D’une manière générale, on estime que l’État français consacre 4 % de son produit intérieur brut aux aides accordées aux familles.
D’autres éléments qui encouragent la natalité sont la possibilité de prendre des congés de maternité et de paternité, ou la présence de nombreuses crèches pour les jeunes enfants qui facilitent le retour des mères dans la vie active.
Une performance menacée
Malgré ces circonstances favorables, le pays constate une tendance à la baisse des naissances qui, selon les spécialistes, s’explique par la détérioration de la situation socio-économique et un climat d’incertitude.
Selon l’UNAF, les familles ont de moins en moins confiance en l’avenir et craignent une dégradation de la qualité de vie pour leurs enfants.
Les analystes font référence à divers facteurs tels que la persistance du chômage de masse depuis de nombreuses années (environ 10 %) et la difficulté pour les jeunes de décrocher un emploi attrayant malgré un niveau de formation élevé.
La baisse du pouvoir d’achat et, par conséquent, la détérioration des salaires, qui constitue l’une des principales préoccupations, est également mentionnée.

Défi 1:
Répondez à partir de l'extrait sur la natalité en France :
(a) Quelle part de son produit intérieur brut l'État français consacre-t-il aux aides aux familles ?
(b) Selon l'UNAF, quelle dégradation les familles craignent-elles pour leurs enfants ?
(c) Quel taux de chômage de masse les analystes mentionnent-ils ?
Défi 2: Donnez la suite de l'extrait sur la natalité en France.

Entrées extraites:

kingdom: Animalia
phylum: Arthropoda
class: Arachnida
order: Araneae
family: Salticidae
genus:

Résultat 1:
(a) 4 %.
(b) Une dégradation de la qualité de vie.
(c) Environ 10 %.

Résultat 2:
Comme le soulignent de nombreux experts, cette problématique est liée à la stagnation de ce que l’on appelle « l’ascenseur social » : dans la seconde moitié du siècle dernier, la société française était marquée par l’idée que grâce à une éducation et un emploi de qualité, les enfants pouvaient avoir une vie meilleure que leurs parents et progresser dans l’échelle sociale.
Cependant, au cours des dernières décennies, cet ascenseur a cessé de fonctionner comme avant et, dans bien des cas, les générations actuelles doivent composer avec des vies beaucoup plus précaires que celles de leurs parents sur le plan économique.
Les spécialistes conviennent que dans ce contexte, et si les autorités ne réagissent pas immédiatement et efficacement pour rétablir un climat favorable au développement familial, le pays se heurtera à une diminution continue des naissances.